Perform vectorization with word2vec.
python
$ ./word2vec -train wiki_wakati.txt -output wiki_wakati_w2v.bin -size 200 -window 5 -sample le-3 -negative 5 -hs 0 -threads 1 -binary 1 -iter 1
Reference) https://qiita.com/dskst/items/a9571bdd74a30a5e8d55
The meaning of the option is
-train File used for training -output File name to output the learning result -size Vector dimension -window Maximum number of words in context -sample Frequency of ignoring words -negative Number of words used for negative sampling -hs Whether to use layered softmax for learning -threads Number of threads used for learning -binary Whether to output in binary format -iter Training iteration count
It will be. There are various other options such as outputting a word list. It seems that you can adjust the size and accuracy in various ways, such as reducing the number of dimensions and increasing the number of learnings.

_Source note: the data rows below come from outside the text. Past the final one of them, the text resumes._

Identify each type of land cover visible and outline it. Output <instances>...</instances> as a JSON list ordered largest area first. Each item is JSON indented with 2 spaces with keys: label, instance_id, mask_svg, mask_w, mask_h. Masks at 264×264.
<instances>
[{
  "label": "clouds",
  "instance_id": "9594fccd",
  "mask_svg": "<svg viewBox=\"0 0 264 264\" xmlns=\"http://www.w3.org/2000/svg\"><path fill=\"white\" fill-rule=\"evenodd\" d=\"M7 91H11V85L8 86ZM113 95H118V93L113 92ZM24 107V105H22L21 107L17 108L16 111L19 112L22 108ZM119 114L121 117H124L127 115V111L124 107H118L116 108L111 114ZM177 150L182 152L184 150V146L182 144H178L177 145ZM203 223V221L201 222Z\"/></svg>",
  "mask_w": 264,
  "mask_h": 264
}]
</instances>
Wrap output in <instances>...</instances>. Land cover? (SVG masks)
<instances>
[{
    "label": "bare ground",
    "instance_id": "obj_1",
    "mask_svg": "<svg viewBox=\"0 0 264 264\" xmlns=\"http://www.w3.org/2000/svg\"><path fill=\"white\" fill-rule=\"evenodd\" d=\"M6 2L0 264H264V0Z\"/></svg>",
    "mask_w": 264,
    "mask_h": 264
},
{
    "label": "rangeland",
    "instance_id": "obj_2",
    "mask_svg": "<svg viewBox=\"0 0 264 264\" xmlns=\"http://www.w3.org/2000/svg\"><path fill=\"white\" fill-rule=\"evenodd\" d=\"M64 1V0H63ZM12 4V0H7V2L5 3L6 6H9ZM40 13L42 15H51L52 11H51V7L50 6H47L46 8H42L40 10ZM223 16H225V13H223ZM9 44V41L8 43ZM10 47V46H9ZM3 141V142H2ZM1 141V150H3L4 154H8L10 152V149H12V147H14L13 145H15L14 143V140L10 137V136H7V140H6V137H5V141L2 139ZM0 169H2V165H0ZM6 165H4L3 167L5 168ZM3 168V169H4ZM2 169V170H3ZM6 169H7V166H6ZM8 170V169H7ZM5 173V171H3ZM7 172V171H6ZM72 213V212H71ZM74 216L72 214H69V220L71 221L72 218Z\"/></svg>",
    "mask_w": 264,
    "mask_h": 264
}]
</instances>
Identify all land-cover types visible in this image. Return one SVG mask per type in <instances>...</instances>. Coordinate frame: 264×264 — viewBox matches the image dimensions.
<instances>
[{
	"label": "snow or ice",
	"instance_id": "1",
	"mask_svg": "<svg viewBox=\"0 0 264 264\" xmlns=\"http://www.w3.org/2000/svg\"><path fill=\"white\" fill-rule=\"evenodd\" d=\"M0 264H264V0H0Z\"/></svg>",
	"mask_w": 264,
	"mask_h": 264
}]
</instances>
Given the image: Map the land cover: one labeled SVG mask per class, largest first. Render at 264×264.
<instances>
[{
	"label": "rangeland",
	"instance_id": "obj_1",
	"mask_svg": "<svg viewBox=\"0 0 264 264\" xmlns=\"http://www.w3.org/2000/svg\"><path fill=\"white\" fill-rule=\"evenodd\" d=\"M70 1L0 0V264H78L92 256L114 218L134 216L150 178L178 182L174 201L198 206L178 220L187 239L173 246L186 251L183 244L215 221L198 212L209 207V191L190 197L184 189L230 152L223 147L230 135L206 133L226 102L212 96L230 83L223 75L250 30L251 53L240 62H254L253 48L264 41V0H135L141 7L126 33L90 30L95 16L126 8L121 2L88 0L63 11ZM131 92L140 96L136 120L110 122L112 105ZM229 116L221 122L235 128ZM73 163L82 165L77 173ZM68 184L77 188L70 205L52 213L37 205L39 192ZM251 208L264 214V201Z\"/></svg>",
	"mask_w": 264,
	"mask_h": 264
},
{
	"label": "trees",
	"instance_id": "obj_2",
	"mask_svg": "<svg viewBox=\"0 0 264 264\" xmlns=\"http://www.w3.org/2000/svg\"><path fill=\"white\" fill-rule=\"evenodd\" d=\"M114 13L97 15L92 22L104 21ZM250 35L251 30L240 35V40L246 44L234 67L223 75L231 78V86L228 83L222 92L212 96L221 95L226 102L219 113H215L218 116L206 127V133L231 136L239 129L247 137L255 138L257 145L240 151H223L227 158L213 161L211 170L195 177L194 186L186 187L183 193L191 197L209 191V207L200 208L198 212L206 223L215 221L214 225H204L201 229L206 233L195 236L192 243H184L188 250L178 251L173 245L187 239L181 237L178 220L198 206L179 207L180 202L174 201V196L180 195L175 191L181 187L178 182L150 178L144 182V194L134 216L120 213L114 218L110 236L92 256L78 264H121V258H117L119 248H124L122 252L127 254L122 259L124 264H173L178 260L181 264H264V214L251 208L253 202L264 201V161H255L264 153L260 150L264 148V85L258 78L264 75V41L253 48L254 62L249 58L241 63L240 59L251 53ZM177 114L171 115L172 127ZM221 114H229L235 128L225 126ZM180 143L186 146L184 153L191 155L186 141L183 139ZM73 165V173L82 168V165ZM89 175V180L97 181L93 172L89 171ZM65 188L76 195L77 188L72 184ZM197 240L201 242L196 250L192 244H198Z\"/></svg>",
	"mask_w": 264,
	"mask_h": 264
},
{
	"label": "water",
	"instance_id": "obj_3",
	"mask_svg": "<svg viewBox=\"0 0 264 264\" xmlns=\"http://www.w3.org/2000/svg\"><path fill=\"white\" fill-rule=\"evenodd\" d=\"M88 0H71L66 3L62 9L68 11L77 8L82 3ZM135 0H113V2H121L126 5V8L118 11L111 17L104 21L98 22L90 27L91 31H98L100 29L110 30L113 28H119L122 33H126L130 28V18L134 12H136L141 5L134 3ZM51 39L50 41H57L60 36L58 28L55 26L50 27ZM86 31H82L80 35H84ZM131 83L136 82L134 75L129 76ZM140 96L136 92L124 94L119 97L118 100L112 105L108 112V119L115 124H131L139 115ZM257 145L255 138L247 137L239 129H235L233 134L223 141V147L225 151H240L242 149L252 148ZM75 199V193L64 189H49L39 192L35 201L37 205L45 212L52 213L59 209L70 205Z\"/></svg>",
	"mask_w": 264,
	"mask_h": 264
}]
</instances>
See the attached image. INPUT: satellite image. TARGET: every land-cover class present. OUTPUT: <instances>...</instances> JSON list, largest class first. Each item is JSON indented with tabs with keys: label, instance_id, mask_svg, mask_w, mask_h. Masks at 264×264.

Wait for a while and the process will end. It took about 30 minutes at hand. wiki_wakati_w2v.bin is the vector data generated this time.

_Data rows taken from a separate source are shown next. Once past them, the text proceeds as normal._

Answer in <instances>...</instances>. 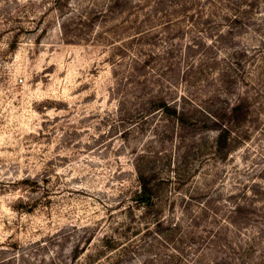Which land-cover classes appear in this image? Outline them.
Returning <instances> with one entry per match:
<instances>
[{"label":"rangeland","instance_id":"obj_1","mask_svg":"<svg viewBox=\"0 0 264 264\" xmlns=\"http://www.w3.org/2000/svg\"><path fill=\"white\" fill-rule=\"evenodd\" d=\"M196 1L0 0V264H264V0Z\"/></svg>","mask_w":264,"mask_h":264},{"label":"trees","instance_id":"obj_2","mask_svg":"<svg viewBox=\"0 0 264 264\" xmlns=\"http://www.w3.org/2000/svg\"><path fill=\"white\" fill-rule=\"evenodd\" d=\"M244 2L245 6H252V4H256L253 1H250L252 4L248 3L247 0H242ZM191 2L195 3L197 6L199 1L196 0H191ZM233 7L231 8L232 10L235 11L236 15L234 17L232 16V19L230 20L231 22H236L238 20V16H241L243 14H246V11H242V9H236ZM176 6H178V3H176ZM213 12H211L212 14ZM186 13L184 12V15ZM207 27L208 30L211 32V28H209V22L205 21L204 23ZM166 24H162L164 26ZM153 108H156V110L163 112L167 116H173V117H181L179 116V112L177 111L176 108L172 107L170 103L160 99L158 103L153 104ZM249 114V111L246 107V105L242 102L239 101L236 105L232 106L230 109L229 115H224V119H216L213 118L212 122L209 124V128L212 131H216L217 136L215 139V154L223 158L229 154V150H231V147L233 146L231 143L233 142L232 133L233 129L238 128L247 118ZM141 179V186L136 189V191L133 193L132 199L135 204H138L142 209H148L152 205V196L154 195V189L149 187L147 185V180L143 179V177H140ZM28 184L31 186L33 189L38 188V182L32 181L29 182ZM25 211L27 213H31L33 211V205H30L28 207H25ZM155 226L158 228H161L162 223L161 220L156 221ZM77 255V253H76ZM75 255V256H76ZM78 257H73V260H76Z\"/></svg>","mask_w":264,"mask_h":264}]
</instances>
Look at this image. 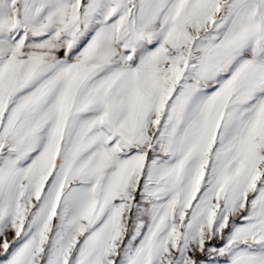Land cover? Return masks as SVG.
Wrapping results in <instances>:
<instances>
[{"label": "snow or ice", "instance_id": "snow-or-ice-1", "mask_svg": "<svg viewBox=\"0 0 264 264\" xmlns=\"http://www.w3.org/2000/svg\"><path fill=\"white\" fill-rule=\"evenodd\" d=\"M0 264H264V0H0Z\"/></svg>", "mask_w": 264, "mask_h": 264}]
</instances>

Vocab size: 1290027 Words in train file: 1004450612 It became the vector data of 1.29 million words. (By the way, the file size was 1.06GB for the notebook and 0.73GB for the desktop. I did almost the same procedure, but the desktop was more accurate, so there is a possibility that the notebook at hand has failed to create data. It is high.)
python
$ ./distance wiki_wakati_w2v.bin
Look for highly relevant words.
python
Enter word or sentence (EXIT to break):Amuro
Word:Amuro Position in vocabulary: 30293
Word Cosine distance
------------------------------------------------------------------------
Char 0.837395
Aslan 0.772420
Amuro Ray 0.766061
Shinji 0.742949
Gohan 0.739751
Camille 0.725921
Kitaro 0.724508
I got something like that. As I mentioned earlier, it was better to try it on a desktop PC. On notebook PCs, there were many words in which two or more words were connected by a? Symbol, so it seems that some processing has failed.

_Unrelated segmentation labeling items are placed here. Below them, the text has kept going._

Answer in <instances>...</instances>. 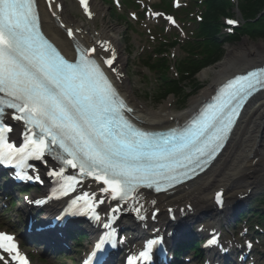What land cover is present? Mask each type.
Masks as SVG:
<instances>
[{
  "label": "snow or ice",
  "instance_id": "1",
  "mask_svg": "<svg viewBox=\"0 0 264 264\" xmlns=\"http://www.w3.org/2000/svg\"><path fill=\"white\" fill-rule=\"evenodd\" d=\"M81 3L87 8V0ZM35 9V0H0V120L6 109H12L14 119L28 126L25 148L14 152L11 146L0 147V160L5 162L15 159L23 166L27 157L39 159L45 152H62L59 159L65 165L93 176L107 186L104 192L111 191L113 199L126 202L141 187H155L160 192L161 185L191 178L223 147L248 97L264 89V70L240 75L186 127L173 128L167 134L145 130L135 122L133 108L120 98L95 58L85 52L69 62L45 39ZM67 35H72L71 30ZM114 59L113 53L106 64L111 67ZM4 131L11 129L0 124V133ZM63 171L49 175L60 176ZM68 179L79 182L74 176ZM215 199L223 204L222 194ZM93 217L100 219L94 209ZM110 235L116 247L115 234ZM108 240L106 236L101 243ZM154 243L147 248L151 250ZM210 243L218 242L212 239ZM0 252L13 254L16 264H27L11 235L0 233ZM141 255L147 257L148 253ZM4 259L0 255V261Z\"/></svg>",
  "mask_w": 264,
  "mask_h": 264
},
{
  "label": "bare ground",
  "instance_id": "2",
  "mask_svg": "<svg viewBox=\"0 0 264 264\" xmlns=\"http://www.w3.org/2000/svg\"><path fill=\"white\" fill-rule=\"evenodd\" d=\"M63 1V0H61ZM95 11L99 16H102L104 10L95 5ZM43 28L45 33L51 38L62 50L65 55H68L72 49L71 45L65 40L63 33L58 30L49 20L44 8L41 9ZM69 6L66 5L62 17L64 22L70 25H75L74 19L70 15ZM75 29L90 34L92 29L87 26H77ZM109 31V33H108ZM90 37L87 36L86 40ZM101 39L111 41L117 50L121 51L119 32L111 30V27L104 26L101 31ZM123 54V51H122ZM242 60V66L234 64L236 61ZM126 59H120L119 64L124 69ZM264 63V44L248 48L243 53H231L222 65V71L216 74L213 80V86L210 89L194 98L189 104V109L177 115L169 113V104H165L161 109L154 114L153 110L137 104L134 93L131 89L129 80H125L120 85L121 92L138 110L136 113L137 121L140 125L150 129H166L174 126L177 123L183 122L190 114L196 111L201 103L214 94L217 86L224 83L230 77L236 74H243L245 71L261 67ZM256 64V65H255ZM258 64V65H257ZM249 67L245 71H241L244 67ZM176 108L175 106H171ZM159 113H162L158 115ZM153 114V115H152ZM142 121V123H140ZM171 121V122H170ZM260 135L261 139L258 137ZM264 93L258 97L256 105H252L248 114L239 122L231 139L228 143L224 154L219 159L218 163H214L212 169L204 177H201L197 185L189 187L188 190L182 191L178 197H174L167 202L172 206L179 203L191 204L194 210H200L202 207H214L213 200L210 195H213L217 190L224 189L226 196L232 197L242 186L258 185L260 177L264 176ZM259 145V148H258ZM215 166V167H214ZM214 167V168H213ZM164 197L158 198L159 206L163 207ZM227 215H225L226 217ZM218 219V218H217ZM216 219V220H217ZM181 222H193L194 219L185 218ZM180 227H183L180 226ZM208 226H205V230ZM184 230V229H183ZM142 234L147 231L140 232Z\"/></svg>",
  "mask_w": 264,
  "mask_h": 264
},
{
  "label": "rangeland",
  "instance_id": "3",
  "mask_svg": "<svg viewBox=\"0 0 264 264\" xmlns=\"http://www.w3.org/2000/svg\"><path fill=\"white\" fill-rule=\"evenodd\" d=\"M115 26L120 30V37H121V45L123 46V48L129 44L128 38L126 37L125 33H124V26H120V24L115 23ZM259 44H264V40H252L249 38H244L242 39L240 42L235 43L233 45H229L226 47V56L223 59L222 62H220L219 64L208 68L206 70H204L200 75H199V79L201 82V85H204V88H211V86L213 85V80L215 79V75L218 73H220L222 71V65L225 62V60L228 58L230 52L231 53H243L244 51H247L248 48H253V46L259 45ZM234 64L242 66L244 64V62L242 60H240L239 62L236 61ZM249 67H244L243 70H246ZM201 94V93H200ZM199 95V93L197 94ZM193 98V97H192ZM192 100H189L187 105H189V103H191ZM179 108V106H178ZM250 110L247 111V113ZM264 138V136H263ZM257 191L256 195H254L251 199V201H259L263 196H261L262 194H264V176L260 178V183L255 186V192ZM258 195V196H257Z\"/></svg>",
  "mask_w": 264,
  "mask_h": 264
},
{
  "label": "trees",
  "instance_id": "4",
  "mask_svg": "<svg viewBox=\"0 0 264 264\" xmlns=\"http://www.w3.org/2000/svg\"><path fill=\"white\" fill-rule=\"evenodd\" d=\"M211 1L213 2V11H211V13H210V16H209V19L207 22L208 23L207 28L212 31L211 36L213 37L215 30H214V27H212V23L215 22L217 15H219L220 13H223V14L225 13L224 7H226V4L222 0H211ZM252 1L254 3L255 9L253 11L252 16H250V17L253 18V17H256L257 14L260 12L259 9L263 8L264 0H252ZM224 55H225L224 49H220L217 57L211 62V64H215V63L221 61L224 58Z\"/></svg>",
  "mask_w": 264,
  "mask_h": 264
}]
</instances>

What is Tokyo for Japan and France? I also tried the problem.
python
$ ./word-analogy wiki_wakati_w2v.bin
What is Darth Vader against Luke Skywalker against Nobita?
python
Enter three words (EXIT to break):Luke Skywalker Darth Vader Nobita
Word:Luke Skywalker Position in vocabulary: 95245
Word:Darth Vader Position in vocabulary: 68735
Word:Nobita Position in vocabulary: 11432
Word Distance
------------------------------------------------------------------------
Gian 0.652843
Suneo 0.645669
Shizuka 0.614481
Doraemon 0.609560
Keroro 0.608829
Kitaro 0.607345
It feels good that Gian and Suneo are in the top ranks. For some reason, there is Kitaro again.
By following similar steps, it seems that you will be able to utilize the corpus provided by various organizations as text files. I was also interested in creating small, high-performance vector data.